Instructions for the task = A faithful copy without images is required: write out all the records exactly.

----

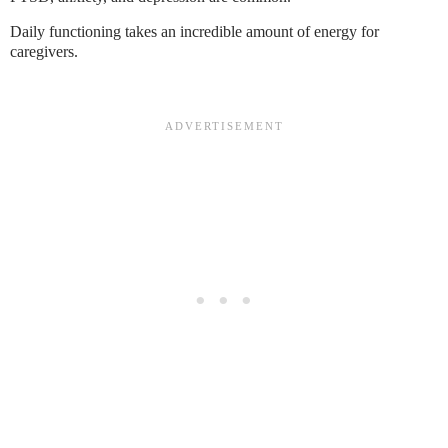
Daily functioning takes an incredible amount of energy for
caregivers.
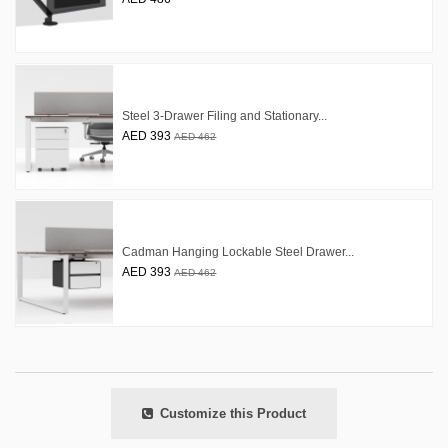
Steel 3-Drawer Filing and Stationary...
AED 393
AED 462
Cadman Hanging Lockable Steel Drawer...
AED 393
AED 462
Customize this Product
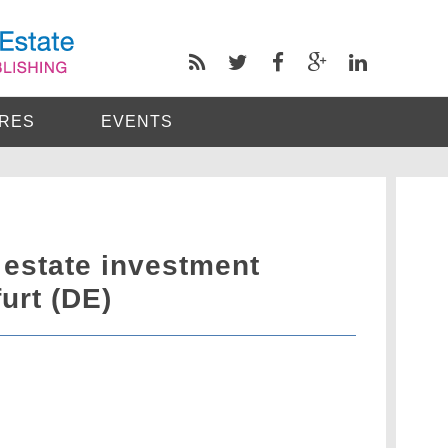
RES
EVENTS
 estate investment
urt (DE)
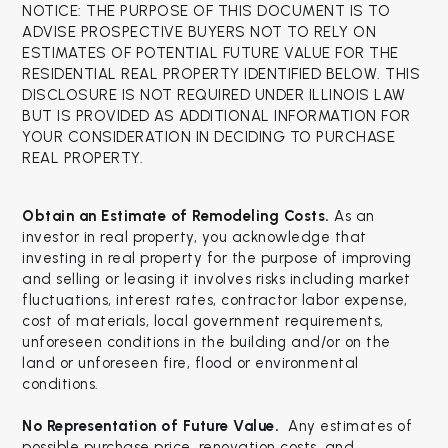
NOTICE: THE PURPOSE OF THIS DOCUMENT IS TO
ADVISE PROSPECTIVE BUYERS NOT TO RELY ON
ESTIMATES OF POTENTIAL FUTURE VALUE FOR THE
RESIDENTIAL REAL PROPERTY IDENTIFIED BELOW. THIS
DISCLOSURE IS NOT REQUIRED UNDER ILLINOIS LAW
BUT IS PROVIDED AS ADDITIONAL INFORMATION FOR
YOUR CONSIDERATION IN DECIDING TO PURCHASE
REAL PROPERTY.
Obtain an Estimate of Remodeling Costs.
As an
investor in real property, you acknowledge that
investing in real property for the purpose of improving
and selling or leasing it involves risks including market
fluctuations, interest rates, contractor labor expense,
cost of materials, local government requirements,
unforeseen conditions in the building and/or on the
land or unforeseen fire, flood or environmental
conditions.
No Representation of Future Value.
Any estimates of
possible purchase price, renovation costs, and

----

Answer to the exercise =
Daily functioning takes an incredible amount of energy for
caregivers.
Steel 3-Drawer Filing and Stationary...
AED 393
AED 462
Cadman Hanging Lockable Steel Drawer...
AED 393
AED 462
Customize this Product
RES
EVENTS
 estate investment
urt (DE)
NOTICE: THE PURPOSE OF THIS DOCUMENT IS TO
ADVISE PROSPECTIVE BUYERS NOT TO RELY ON
ESTIMATES OF POTENTIAL FUTURE VALUE FOR THE
RESIDENTIAL REAL PROPERTY IDENTIFIED BELOW. THIS
DISCLOSURE IS NOT REQUIRED UNDER ILLINOIS LAW
BUT IS PROVIDED AS ADDITIONAL INFORMATION FOR
YOUR CONSIDERATION IN DECIDING TO PURCHASE
REAL PROPERTY.
Obtain an Estimate of Remodeling Costs.
As an
investor in real property, you acknowledge that
investing in real property for the purpose of improving
and selling or leasing it involves risks including market
fluctuations, interest rates, contractor labor expense,
cost of materials, local government requirements,
unforeseen conditions in the building and/or on the
land or unforeseen fire, flood or environmental
conditions.
No Representation of Future Value.
Any estimates of
possible purchase price, renovation costs, and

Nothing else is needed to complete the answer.